Basic thesis form consists of an assertion of an opinion, interpretation, or analysis that is presented in a succinct, declarative fashion. Framing one's opinion, interpretation, or analysis in a succinct, declarative way is the challenge of hypothesis writing. Therefore, it may be helpful for writers who struggle with crafting strong theses to learn the basic elements of hypothesis format. Thesis form is simply the structure a thesis takes. There are several different thesis forms, but most thesis forms can be summarized as consisting of a statement of opinion followed by a statement asserting strong reasons for that opinion.

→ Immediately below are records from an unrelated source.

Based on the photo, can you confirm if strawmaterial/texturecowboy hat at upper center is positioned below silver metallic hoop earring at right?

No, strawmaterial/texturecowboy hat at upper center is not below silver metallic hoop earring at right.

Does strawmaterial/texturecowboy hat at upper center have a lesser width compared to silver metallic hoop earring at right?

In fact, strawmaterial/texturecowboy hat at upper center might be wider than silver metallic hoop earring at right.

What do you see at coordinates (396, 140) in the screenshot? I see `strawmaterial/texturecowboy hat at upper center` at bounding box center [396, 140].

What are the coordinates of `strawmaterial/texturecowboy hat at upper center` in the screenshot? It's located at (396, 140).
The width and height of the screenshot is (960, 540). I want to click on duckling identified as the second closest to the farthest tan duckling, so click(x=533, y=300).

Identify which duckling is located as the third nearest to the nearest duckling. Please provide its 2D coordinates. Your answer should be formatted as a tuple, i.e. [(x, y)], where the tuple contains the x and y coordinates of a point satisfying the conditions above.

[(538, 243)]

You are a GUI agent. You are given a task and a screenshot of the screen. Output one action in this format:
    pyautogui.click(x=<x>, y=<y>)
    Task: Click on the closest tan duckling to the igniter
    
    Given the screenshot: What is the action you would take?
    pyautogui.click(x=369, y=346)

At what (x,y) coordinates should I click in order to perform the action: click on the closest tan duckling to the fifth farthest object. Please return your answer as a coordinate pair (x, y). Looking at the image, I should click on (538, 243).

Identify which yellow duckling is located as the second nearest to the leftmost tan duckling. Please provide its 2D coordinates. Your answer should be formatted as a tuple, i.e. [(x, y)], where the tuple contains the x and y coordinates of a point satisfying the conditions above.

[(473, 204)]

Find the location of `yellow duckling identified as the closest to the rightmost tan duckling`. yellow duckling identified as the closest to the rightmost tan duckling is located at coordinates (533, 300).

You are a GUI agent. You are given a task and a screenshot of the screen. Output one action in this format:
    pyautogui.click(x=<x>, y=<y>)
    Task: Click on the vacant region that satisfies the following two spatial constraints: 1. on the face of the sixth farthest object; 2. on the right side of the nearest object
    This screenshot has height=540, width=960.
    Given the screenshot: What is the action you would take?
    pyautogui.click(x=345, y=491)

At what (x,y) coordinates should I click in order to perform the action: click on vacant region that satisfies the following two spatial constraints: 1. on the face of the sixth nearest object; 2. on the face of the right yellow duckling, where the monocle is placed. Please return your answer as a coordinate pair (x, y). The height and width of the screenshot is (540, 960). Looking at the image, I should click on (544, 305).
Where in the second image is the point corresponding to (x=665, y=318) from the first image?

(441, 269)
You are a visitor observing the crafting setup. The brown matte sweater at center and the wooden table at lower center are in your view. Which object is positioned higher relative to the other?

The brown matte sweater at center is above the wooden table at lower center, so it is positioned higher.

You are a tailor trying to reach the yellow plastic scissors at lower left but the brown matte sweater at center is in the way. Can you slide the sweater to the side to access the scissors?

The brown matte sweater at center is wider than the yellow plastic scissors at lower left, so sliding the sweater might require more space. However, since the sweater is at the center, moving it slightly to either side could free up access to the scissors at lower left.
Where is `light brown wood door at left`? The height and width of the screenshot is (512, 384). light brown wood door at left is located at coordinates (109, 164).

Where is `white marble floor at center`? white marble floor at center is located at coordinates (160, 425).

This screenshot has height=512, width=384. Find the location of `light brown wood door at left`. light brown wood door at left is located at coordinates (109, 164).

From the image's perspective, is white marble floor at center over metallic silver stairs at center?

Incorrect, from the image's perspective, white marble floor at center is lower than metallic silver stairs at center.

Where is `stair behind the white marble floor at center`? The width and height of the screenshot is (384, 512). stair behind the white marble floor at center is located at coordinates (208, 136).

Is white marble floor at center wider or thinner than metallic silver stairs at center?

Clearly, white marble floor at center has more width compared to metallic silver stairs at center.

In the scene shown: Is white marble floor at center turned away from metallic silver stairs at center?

The first element of thesis form is the statement of opinion. This is the more important of the two components of thesis form because it is the main point of the entire paper. For example, the statement of opinion for an essay on federal income tax may be that "Federal income tax is an unnecessary burden on a country's populace and should be abandoned." To complete this thesis, there needs to be a second component added: a statement that asserts strong reasons for the opinion. To simply say that "Federal income tax is an unnecessary burden on a country's populace and should be abandoned" and then present no reason for it makes the writer unpersuasive. The second component of the thesis form is therefore necessary in order to validate the writer's hypothesis opinion and encourage the reader to keep reading. In a statement like this, for instance, the writer might add to the beginning sentence that "The money collected by the federal government could be better spent by city and state governments that have a more informed idea of the needs of their local regions
The two elements of thesis form should both be presented in a succinct, declarative way. To write a succinct hypothesis simply requires that the thesis be encapsulated within a few sentences. The depth and complexity of the thesis will determine exactly how many sentences it should include, but as a general rule, it is best to combine thoughts into between one and three sentences. If a hypothesis is longer than three sentences, it is likely that it is not as succinct as it could be.
A declarative statement is one that, as its name implies, declares. This means that it should use strong language to make its point clearly and boldly. For instance, the hypothesis "It seems like in Act IV of Hamlet, the Prince may be a little off in the head" is very weak, because all of its claims are presented in very tentative terms. Prefer a thesis that makes a clear, bold statement: "In ACT IV of Hamlet, the Prince displays signs of genuine madness."
Thesis form should not be thought of as static. The form may change depending on the writer's topic and level of ability. Like any other forms, thesis forms are intended to be models and guidelines, but they are models and guidelines that are open to interpretation and innovation.